What Efficiency Measures Are Eligible? A wide array of efficiency measures are eligible including reductions in end-use customer electricity use, reductions in distribution system energy losses, the output of combined heat and power plants, and savings due to recycling of waste energy. End-use customer savings can be obtained by various readily available measures including efficient lighting, motors and heating/cooling equipment, improved new building designs, and industrial process improvements.

How Are Efficiency Savings Measured? Details on measuring efficiency savings will be decided by the Secretary of Energy. However, many states have extensive experience estimating efficiency savings through use of evaluation methods. Often, the energy savings from commonly used technologies can be reliably estimated through “deemed savings” formulas. Alternatively, independent evaluators may be employed to compare changes in electricity use between program participants and non-participants (thereby excluding trends in the broader market) or to review engineering estimates through spot-metering in the field and customer survey techniques. Evaluation reports are then reviewed by state utility commission staff.
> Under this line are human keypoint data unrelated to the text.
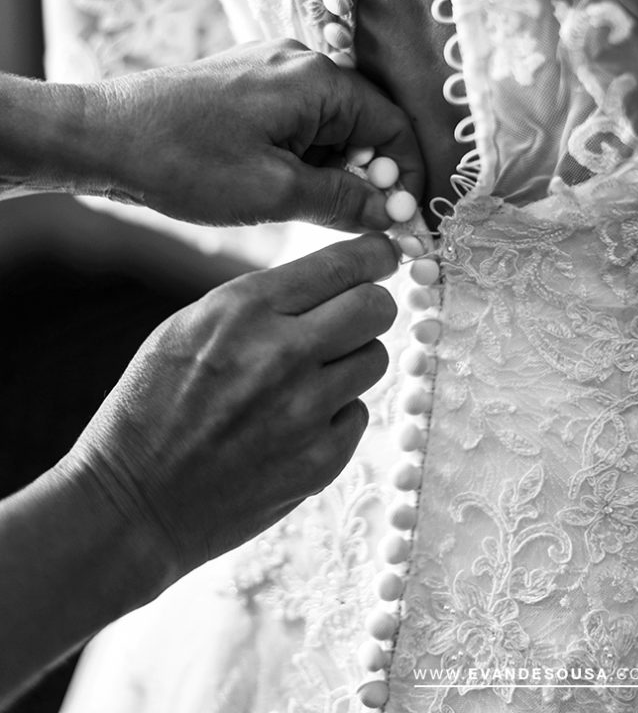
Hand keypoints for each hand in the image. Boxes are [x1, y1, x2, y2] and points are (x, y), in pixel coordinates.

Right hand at [63, 233, 398, 584]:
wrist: (135, 502)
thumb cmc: (153, 406)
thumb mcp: (189, 327)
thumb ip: (259, 300)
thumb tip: (328, 280)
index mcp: (243, 310)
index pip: (341, 265)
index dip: (372, 255)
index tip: (383, 255)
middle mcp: (282, 354)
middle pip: (376, 307)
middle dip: (371, 304)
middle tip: (355, 316)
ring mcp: (306, 411)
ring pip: (375, 358)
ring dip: (351, 360)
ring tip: (308, 377)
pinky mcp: (321, 461)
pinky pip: (358, 414)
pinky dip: (336, 413)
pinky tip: (294, 424)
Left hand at [93, 40, 423, 230]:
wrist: (105, 137)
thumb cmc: (184, 162)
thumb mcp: (274, 192)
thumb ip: (344, 201)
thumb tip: (393, 215)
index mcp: (316, 80)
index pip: (392, 126)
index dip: (405, 178)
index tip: (404, 223)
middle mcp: (299, 63)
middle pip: (363, 123)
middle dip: (367, 176)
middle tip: (357, 224)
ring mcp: (269, 69)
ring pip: (328, 125)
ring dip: (331, 170)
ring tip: (305, 209)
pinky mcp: (246, 83)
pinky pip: (296, 121)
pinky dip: (302, 157)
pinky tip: (280, 187)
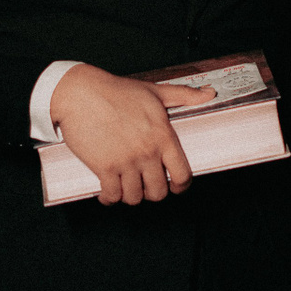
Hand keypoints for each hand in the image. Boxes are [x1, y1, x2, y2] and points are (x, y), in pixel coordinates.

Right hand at [50, 65, 213, 205]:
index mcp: (163, 136)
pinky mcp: (104, 168)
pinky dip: (110, 199)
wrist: (81, 94)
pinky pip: (112, 196)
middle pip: (158, 192)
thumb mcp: (155, 91)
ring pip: (134, 197)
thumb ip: (184, 95)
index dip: (181, 186)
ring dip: (131, 195)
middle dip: (153, 192)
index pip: (182, 174)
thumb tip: (209, 93)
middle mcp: (147, 152)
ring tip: (127, 187)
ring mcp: (125, 162)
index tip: (175, 187)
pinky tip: (108, 193)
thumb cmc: (116, 91)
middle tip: (146, 185)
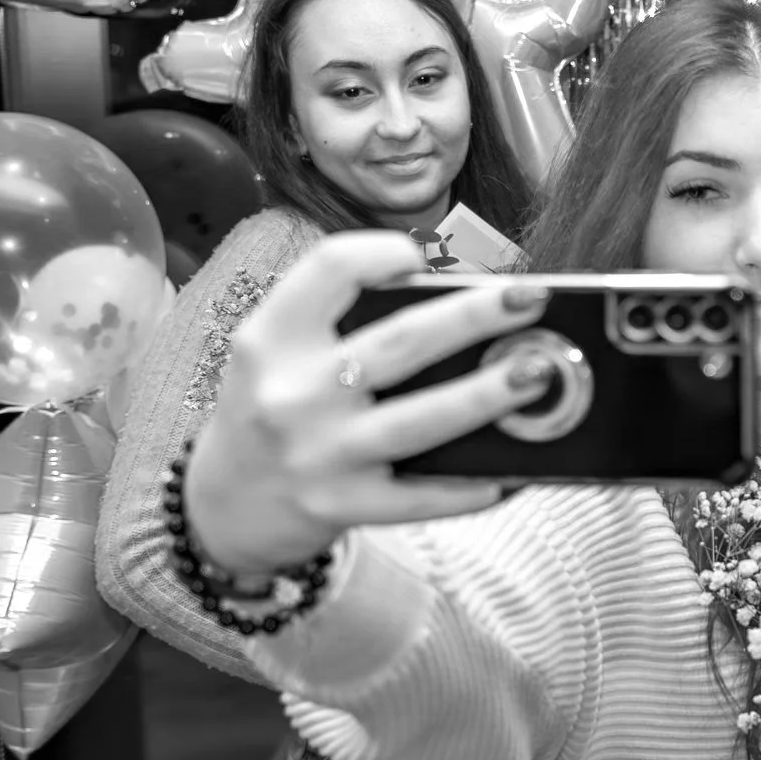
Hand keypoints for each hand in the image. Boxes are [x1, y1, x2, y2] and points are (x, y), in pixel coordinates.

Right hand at [181, 232, 554, 573]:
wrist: (222, 506)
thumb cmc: (270, 411)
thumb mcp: (277, 355)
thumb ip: (339, 322)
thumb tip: (457, 300)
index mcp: (271, 338)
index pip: (329, 270)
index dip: (381, 252)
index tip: (424, 256)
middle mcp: (291, 393)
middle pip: (399, 342)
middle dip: (474, 316)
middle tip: (532, 299)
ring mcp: (319, 455)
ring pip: (421, 419)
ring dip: (488, 394)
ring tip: (538, 372)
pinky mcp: (343, 507)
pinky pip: (422, 496)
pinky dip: (473, 484)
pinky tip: (516, 470)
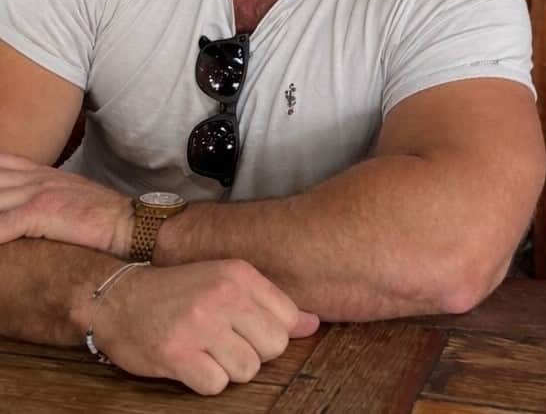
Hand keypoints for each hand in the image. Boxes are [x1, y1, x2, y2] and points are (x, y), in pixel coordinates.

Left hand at [0, 152, 132, 254]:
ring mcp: (38, 193)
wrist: (131, 223)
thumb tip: (31, 215)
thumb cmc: (105, 220)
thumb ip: (48, 199)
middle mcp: (37, 179)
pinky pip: (4, 223)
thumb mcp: (72, 199)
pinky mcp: (42, 212)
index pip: (3, 163)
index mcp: (44, 175)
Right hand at [89, 259, 319, 394]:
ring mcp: (200, 324)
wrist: (119, 297)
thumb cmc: (178, 291)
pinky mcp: (177, 353)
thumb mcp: (225, 282)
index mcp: (239, 274)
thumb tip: (312, 324)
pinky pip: (216, 385)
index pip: (288, 318)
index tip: (246, 329)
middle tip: (225, 342)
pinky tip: (189, 361)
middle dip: (253, 352)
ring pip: (247, 370)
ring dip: (227, 368)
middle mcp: (223, 295)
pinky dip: (204, 380)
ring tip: (205, 350)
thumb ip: (269, 303)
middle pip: (273, 347)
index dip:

State Experience: Fifteen states have established or are developing energy efficiency savings targets for utilities, sometimes combined with renewable energy targets (e.g., Hawaii and Nevada) and sometimes set separately. The first state to set efficiency targets was Texas in 1999 (in restructuring legislation signed by then Governor Bush). In the past year, legislation on efficiency targets was passed in Colorado, Illinois, Minnesota, New Jersey, North Carolina, Texas (increasing the 1999 targets), Virginia, and Washington. In New York, the Governor has set a goal of 15% savings by 2015 and the utility commission is working out the details; Maryland’s Governor has set a similar target. Other states with efficiency targets are California, Connecticut, Pennsylvania, and Vermont.

Why the Cap on Efficiency Savings? Originally this bill was a renewables-only bill, without efficiency. The 27% cap on efficiency savings was established to ensure that significant renewable energy resources will be procured; renewables requirements will be higher than the 10% target passed by the Senate earlier this decade. Energy efficiency resources are generally less expensive than renewable resources and the sponsors did not want efficiency to dilute the effect of the renewable target. Our hope is that in the future, both the overall target (15% of sales) and the efficiency cap (27% of the overall savings) can be increased.

Energy Savings: ACEEE estimates that the efficiency portion of the House provision will reduce electricity use in 2020 by about 32 billion kWh, reducing electricity bills by about $3 billion annually. These savings will also reduce greenhouse gas emissions by about 23 million metric tonnes of carbon dioxide and reduce peak power demand by more than 10,000 MW (equivalent to the capacity of 34 power plants of 300 MW each). Substantial additional savings will come from the renewable energy portion of the provision.